The vaccine hub, Dr. Ford adds, has had a positive influence on students working interprofessionally and eager for clinical experience. “I’ve had volunteers from all six schools at UT Health San Antonio. Many of these students have given more injections in one day than I have given in my 40 years as a nurse, and it’s allowed them to work alongside their classmates in a meaningful way. They are all living through a pandemic, and they are doing something about it, they are part of the solution. They can tell their grandchildren about it. It’s a historic moment.”
Public compliance and cooperation have not been an issue. “Everyone coming in really wants the vaccine, and they are very appreciative,” Dr. Ford notes. “That motivates me. They have also been compliant about wearing masks, even after the governor lifted the mask mandate. It’s remarkable.”
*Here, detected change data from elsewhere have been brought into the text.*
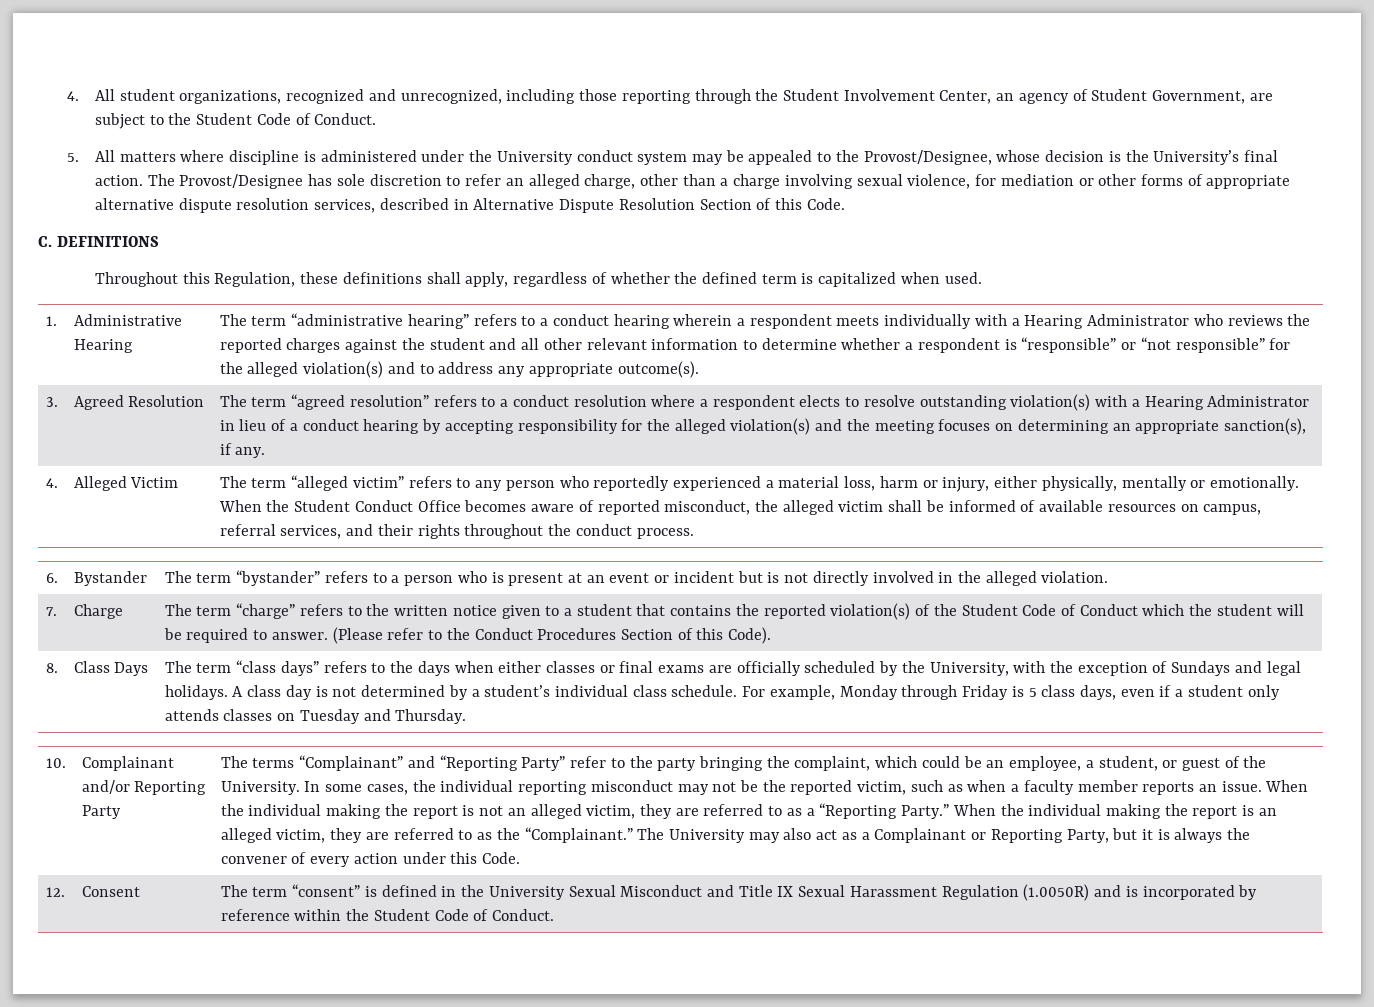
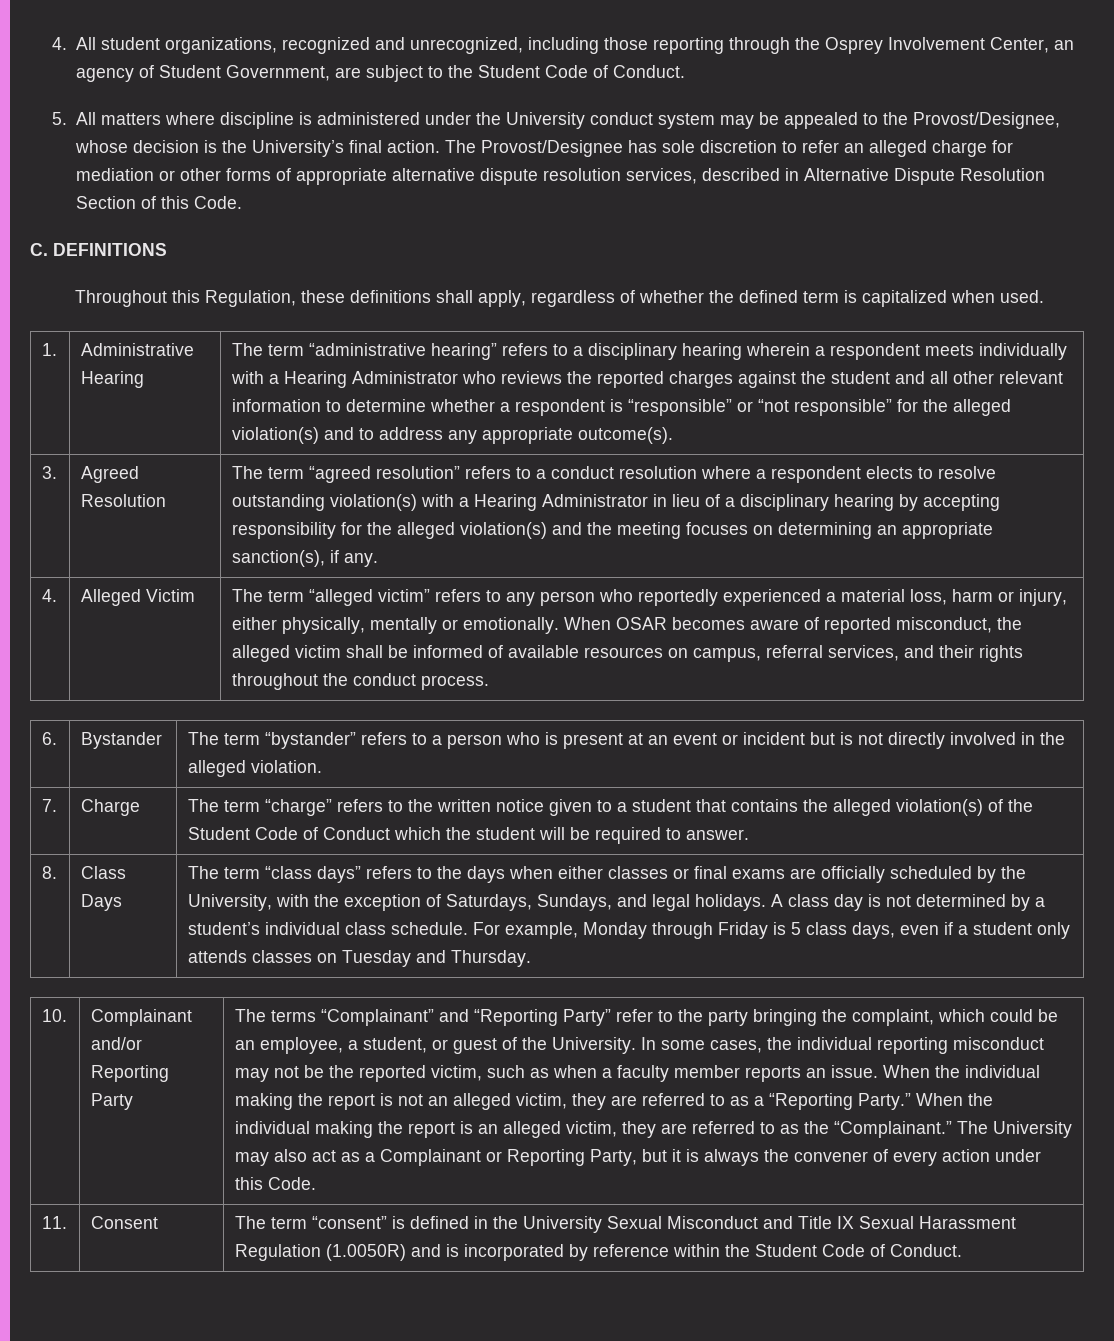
[782,89,839,101] Student -> [825,37,884,54] Osprey
[584,174,971,189] charge, other than a charge involving sexual violence, -> [932,140,988,157] charge
[552,314,609,326] conduct -> [587,343,677,360] disciplinary
[302,419,359,431] conduct -> [739,494,829,511] disciplinary
[266,500,461,512] the Student Conduct Office -> [615,617,667,630] OSAR
[763,604,826,619] reported -> [832,799,891,816] alleged
[332,627,772,644] (Please refer to the Conduct Procedures Section of this Code). -> (749, 834) none
[1171,661,1231,676] Sundays -> [445,894,612,911] Saturdays, Sundays,
[45,887,65,897] 12. -> [41,1216,67,1229] 11.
Vaccines also have been administered from the Wellness 360 Mobile Unit in underserved areas, Saldiva says. “We know that COVID-19 disproportionally affects individuals and families experiencing socioeconomic and health care disparities. This really underscores the school’s emphasis on supporting science-informed strategies to protect communities.”
Dr. Sickora says the process, while exhausting, has also been rewarding. “Between setting up the call center, the screening and testing sites, finding the right people to staff them, and making the vaccine hub work … before we started it all, I couldn’t sleep, it was such a big operation, not complex—just big. But as it turns out, it kind of runs itself as long as the right people are sitting in the right chairs.”
“UT Health demonstrated tremendous leadership, and it came directly from President Henrich (William L. Henrich, MD, MACP) with the team he put together very early. We had a team in place by March 3 of 2020, and we met every day after that for months, responding to surges or new scientific evidence. It’s been a tremendous team.”
The COVID-19 pandemic placed the whole world at risk for the same disease and exposed the most critical needs in trying to achieve social justice in health care. Rest assured nurses answered the call with logic and keen observation, delivered with a healing dose of compassion.